Why Create a Holding Company in Switzerland?


Are you looking for a country to create a holding company in? There are a number of different reasons you may want to do so, and there are many countries in which you can create such a company. However, some of these countries offer much better tax benefits than others, and a savvy entrepreneur will want to take advantage of as many of these benefits as possible. That’s why many choose to form their holding companies in Switzerland.

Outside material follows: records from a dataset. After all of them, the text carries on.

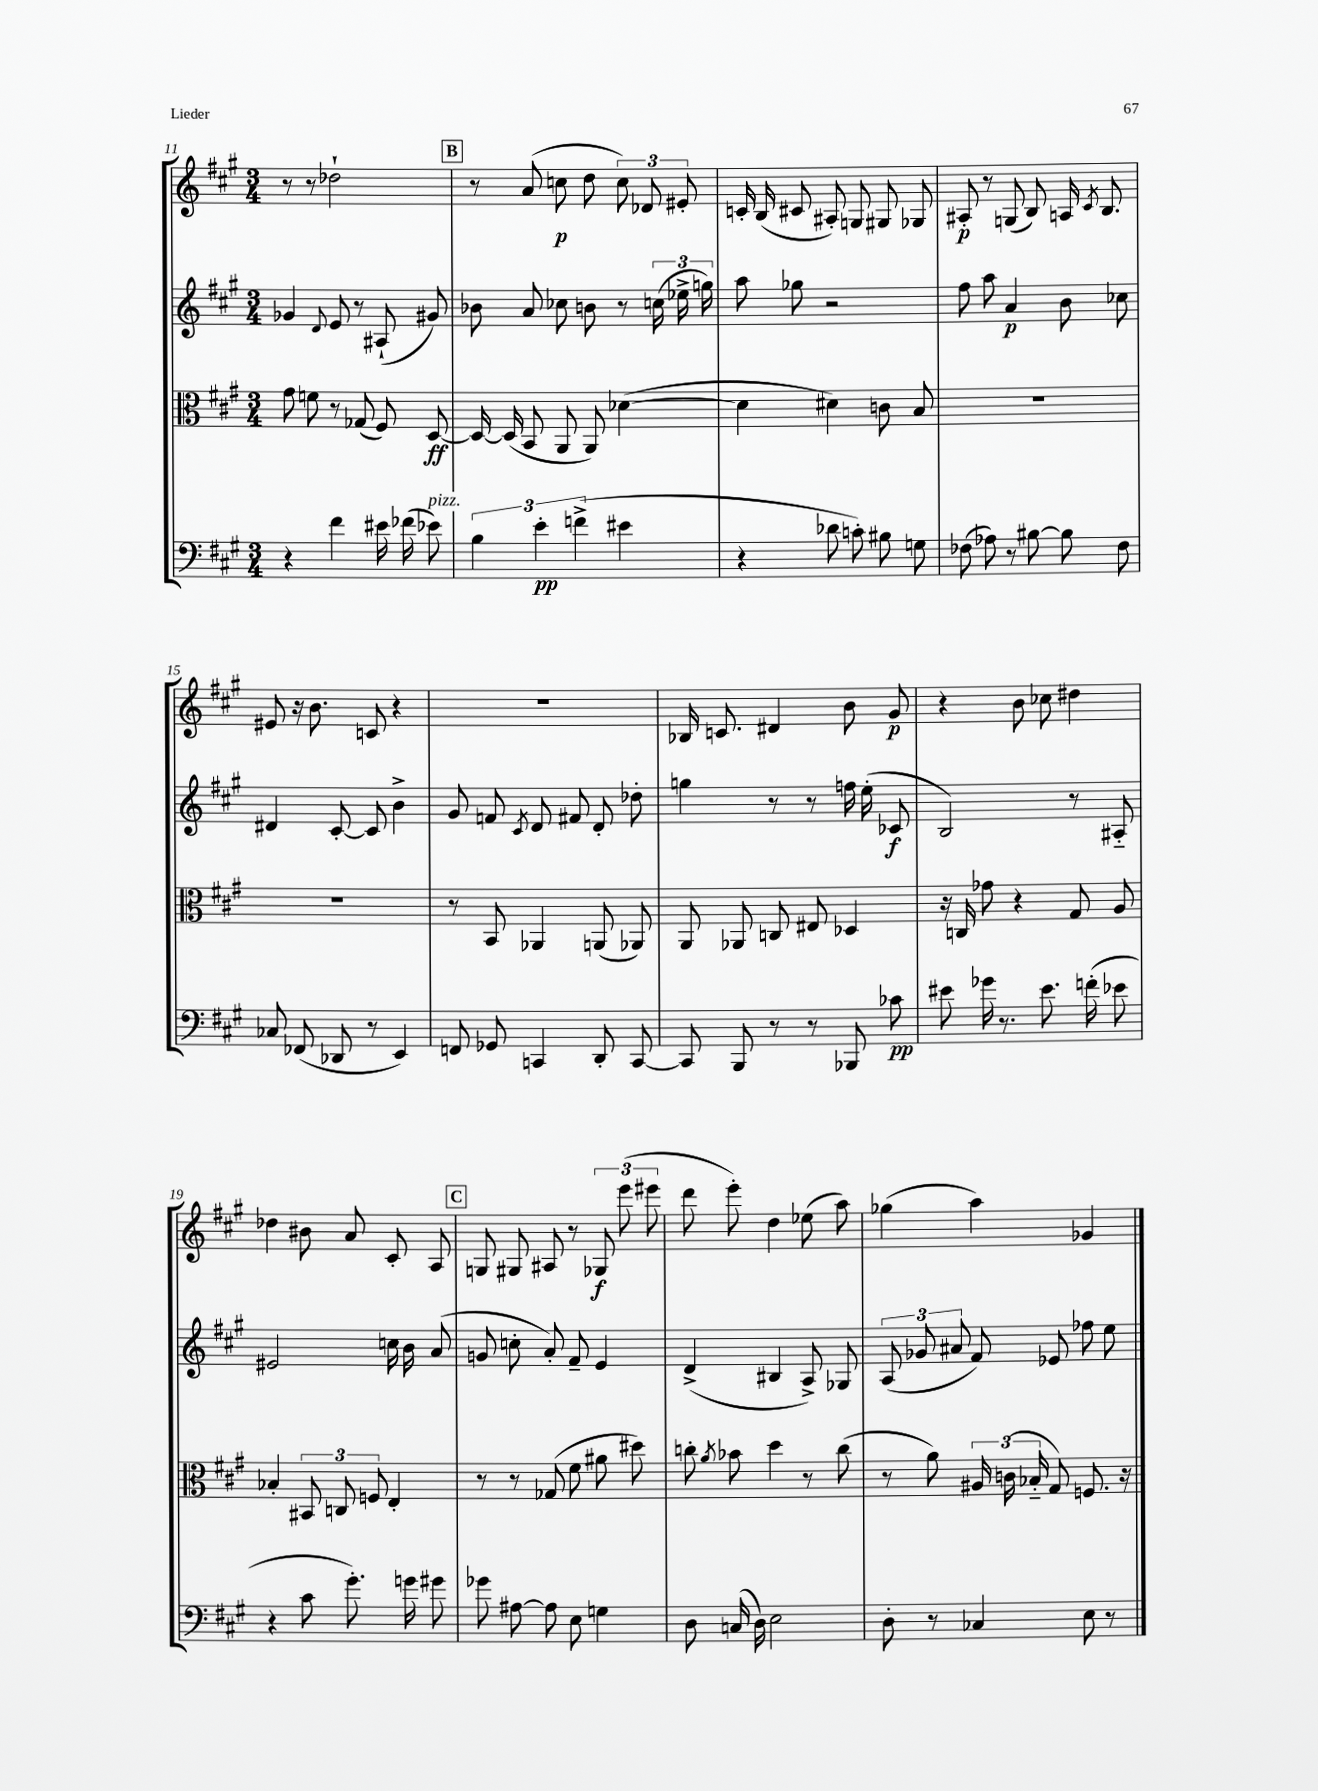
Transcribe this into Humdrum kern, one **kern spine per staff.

**kern	**kern	**kern	**kern
*staff4	*staff3	*staff2	*staff1
*clefF4	*clefC3	*clefG2	*clefG2
*k[f#c#g#]	*k[f#c#g#]	*k[f#c#g#]	*k[f#c#g#]
*M3/4	*M3/4	*M3/4	*M3/4
4r	8g#	4g-	8r
.	8f	.	8r
.	.	8qqd	.
4f#	8r	8e	2dd-`
.	(8G-	8r	.
16e#	8F#)	(8A#`	.
(16f-	.	.	.
8e-)	[8D	8g#)	.
=	=	=	=
6B	16D_	8b-	8r
.	(16D]	.	.
.	8BB	8a	(8a
6e'	.	.	.
.	8AA	8cc-	8cc
(6f^	.	.	.
.	8AA)	8b	8dd
4e#	([4d-	8r	12cc)
.	.	.	12d-
.	.	(24cc	.
.	.	24ee-^	12e#'
.	.	24gg)	.
=	=	=	=
4r	4d-]	8aa	16c'
.	.	.	(16B
.	.	8gg-	8c#
8d-	4d#)	2r	8A#')
8c')	.	.	8G
8B#	8c	.	8G#
8G	8B	.	8G-
=	=	=	=
(8F-	2.r	8ff#	8A#'
8A-)	.	8aa	8r
8r	.	4a	(8G
[8B#	.	.	8B)
8B#]	.	8b	16A
.	.	.	8qc#
.	.	.	8.B
8F-	.	8cc-	.
=	=	=	=
8C-	2.r	4d#	8e#
(8FF-	.	.	16r
.	.	.	8.b
8DD-	.	[8c#'	.
8r	.	8c#]	8c
4EE)	.	4b^	4r
=	=	=	=
8FF	8r	8g#	2.r
8GG-	8BB	8f	.
.	.	8qc#	.
4CC	4AA-	8d	.
.	.	8f#	.
8DD'	(8AA	8d'	.
[8CC	8AA-)	8dd-'	.
=	=	=	=
8CC]	8AA	4gg	16B-
.	.	.	8.c
8BBB	8AA-	.	.
8r	8C	8r	4d#
8r	8E#	8r	.
8BBB-	4D-	16ff	8b
.	.	(16ee'	.
8c-	.	8c-	8g#
=	=	=	=
8e#	16r	2B)	4r
.	16C	.	.
16g-	8g-	.	.
8.r	.	.	.
.	4r	.	8b
8.e#	.	.	8cc-
.	8G#	8r	4dd#
(16f'	.	.	.
8e-	8A	8A#'~	.
=	=	=	=
4r	4B-'	2e#	4dd-
8c#	12BB#	.	8b#
.	12C	.	.
8.g#')	.	.	8a
.	12F	.	.
.	4E'	16cc	8c#'
16g	.	16b	.
8g#	.	(8a	8A
=	=	=	=
8g-	8r	8g	8G
[8A#	8r	8cc'	8G#
8A#]	(8G-	8a')	8A#
8E	8f#	8f#~	8r
4G	8a#	4e	12G-
.	.	.	(12eee
.	8dd#)	.	.
.	.	.	12eee#
=	=	=	=
8D	8cc'	(4d^	8ddd
.	8qa	.	.
(16C	8b-	.	8eee')
16D)	.	.	.
2E	4dd	4B#	4dd
.	8r	8A^)	(8ee-
.	(8cc	8G-	8aa)
=	=	=	=
8D'	8r	(12A	(4gg-
.	.	12g-	.
8r	8a)	.	.
.	.	12a#	.
4C-	24A#	8f#)	4aa)
.	(24c	.	.
.	24B-'~	.	.
.	8G#)	8e-	.
8E	8.F	8ff-	4g-
8r	.	8ee	.
.	16r	.	.
==	==	==	==
*-	*-	*-	*-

Certain Cantons Offer Great Benefits

Switzerland is split into 26 different cantons, each of which has its own tax rate and other specific rules related to businesses. Before you start your holding company in Switzerland, you’ll want to examine the different cantons and their tax laws. Canton Zug is one of the lowest tax rates in the country, making it an ideal location for your holding company. In fact, one out of every four holding companies created in Switzerland is based in Zug. The permanent benefits found here are certainly worth it.

Participation Exemption

Holding companies in Zug are not taxed as much on earned dividends as they are in other countries. They do have to pay some income tax on dividends, but the rate is reduced a specific amount. This amount is based on the ratio of the net dividend income to the company’s total profit. In addition to reducing the company’s taxes paid to the canton, it also reduces its overall federal income tax. The end result is that most holding companies pay very little income tax at any level. The company would still pay its corporation tax, though: that tax is not subject to any reduction.

Income Tax

Holding companies do not pay any income taxes to the canton. This holding privilege is one reason why many entrepreneurs consider a Swiss holding company over starting a business in other countries. This means that dividends, income from the sale of dividends, interest income, and any other income is completely tax-free at both the community and canton levels.


However, there are some requirements that holding companies must meet in order to take advantage of these tax benefits. Two-thirds of the holding company’s assets must come from shareholding or be derived from shareholding activities. The company also must own shares that equal 10% or more in one shareholding activity, or have the value of more than CHF 1,000,000 in a shareholding activity. Finally, the business needs to have engaged in a shareholding activity for at least a year. As a holding company, you will also not be allowed to conduct any business activity in the country that does not relate to asset management, group management, or foreign business activities.


There are some exemptions that are taxed at the standard rate. For example, your holding company will pay full tax on any real estate your company purchases in Switzerland. Your company will also pay income tax on any royalties or interest that must be taxed under any double tax treaty.